EXERCISE MATERIALS

————

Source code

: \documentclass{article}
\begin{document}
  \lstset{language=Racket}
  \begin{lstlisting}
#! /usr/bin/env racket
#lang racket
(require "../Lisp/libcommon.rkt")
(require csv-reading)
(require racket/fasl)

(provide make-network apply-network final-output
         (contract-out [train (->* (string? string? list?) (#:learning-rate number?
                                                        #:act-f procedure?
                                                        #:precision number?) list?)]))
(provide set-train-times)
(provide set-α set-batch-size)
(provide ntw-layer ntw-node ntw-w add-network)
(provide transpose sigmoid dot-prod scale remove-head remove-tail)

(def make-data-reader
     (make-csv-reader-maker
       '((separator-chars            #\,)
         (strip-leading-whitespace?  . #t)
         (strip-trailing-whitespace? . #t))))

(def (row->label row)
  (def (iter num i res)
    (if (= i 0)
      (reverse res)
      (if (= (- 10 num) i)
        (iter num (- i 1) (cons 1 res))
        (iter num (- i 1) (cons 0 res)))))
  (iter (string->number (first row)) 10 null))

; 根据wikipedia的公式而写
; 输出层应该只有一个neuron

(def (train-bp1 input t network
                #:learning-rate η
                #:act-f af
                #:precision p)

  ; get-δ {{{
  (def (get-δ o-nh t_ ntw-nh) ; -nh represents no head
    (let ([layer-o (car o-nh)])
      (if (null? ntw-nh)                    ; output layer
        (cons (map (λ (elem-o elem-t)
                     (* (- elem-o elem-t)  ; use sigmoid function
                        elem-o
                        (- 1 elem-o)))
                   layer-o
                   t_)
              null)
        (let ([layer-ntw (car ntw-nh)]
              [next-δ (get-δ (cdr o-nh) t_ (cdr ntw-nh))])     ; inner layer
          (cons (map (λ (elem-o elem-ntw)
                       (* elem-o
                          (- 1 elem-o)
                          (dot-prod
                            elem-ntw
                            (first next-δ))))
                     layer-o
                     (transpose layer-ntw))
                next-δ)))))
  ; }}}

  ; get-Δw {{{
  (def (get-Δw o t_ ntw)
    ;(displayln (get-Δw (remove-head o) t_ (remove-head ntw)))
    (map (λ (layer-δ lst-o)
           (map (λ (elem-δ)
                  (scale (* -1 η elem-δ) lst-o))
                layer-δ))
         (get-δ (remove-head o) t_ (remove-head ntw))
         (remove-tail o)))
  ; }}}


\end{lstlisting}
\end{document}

————

TASK REQUIREMENTS
Go through the listing above and write out exactly the lines starting with the one holding "#:precision p)" and running through the one holding "(cons (map (λ (elem-o elem-t)", ends included, and no others.

ANSWER SECTION
                #:precision p)

  ; get-δ {{{
  (def (get-δ o-nh t_ ntw-nh) ; -nh represents no head
    (let ([layer-o (car o-nh)])
      (if (null? ntw-nh)                    ; output layer
        (cons (map (λ (elem-o elem-t)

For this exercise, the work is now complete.